» Exercise prompt
Once the line containing "nose: (526, 328)" is found, retype it and each line after it through the last entry below, word for word, and nothing else.

» Records

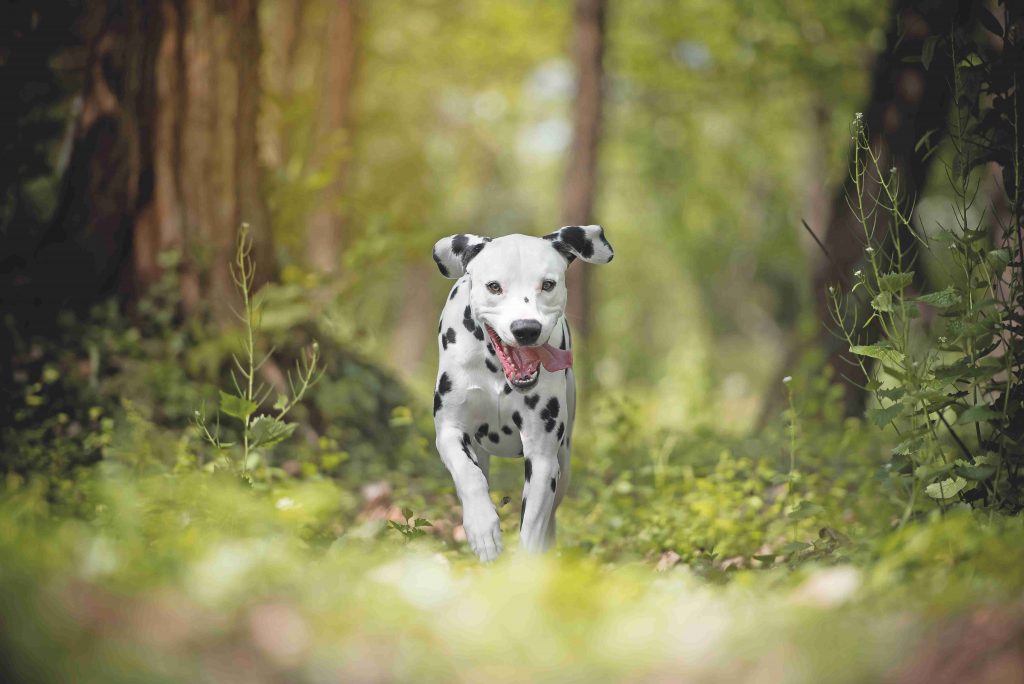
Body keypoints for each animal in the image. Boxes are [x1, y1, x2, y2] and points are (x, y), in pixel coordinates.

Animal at [430, 224, 610, 561]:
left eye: (548, 284)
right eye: (494, 286)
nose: (526, 328)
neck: (498, 375)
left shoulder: (542, 458)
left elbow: (533, 527)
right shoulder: (450, 430)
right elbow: (469, 476)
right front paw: (483, 529)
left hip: (564, 462)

» Written answer
nose: (526, 328)
neck: (498, 375)
left shoulder: (542, 458)
left elbow: (533, 527)
right shoulder: (450, 430)
right elbow: (469, 476)
right front paw: (483, 529)
left hip: (564, 462)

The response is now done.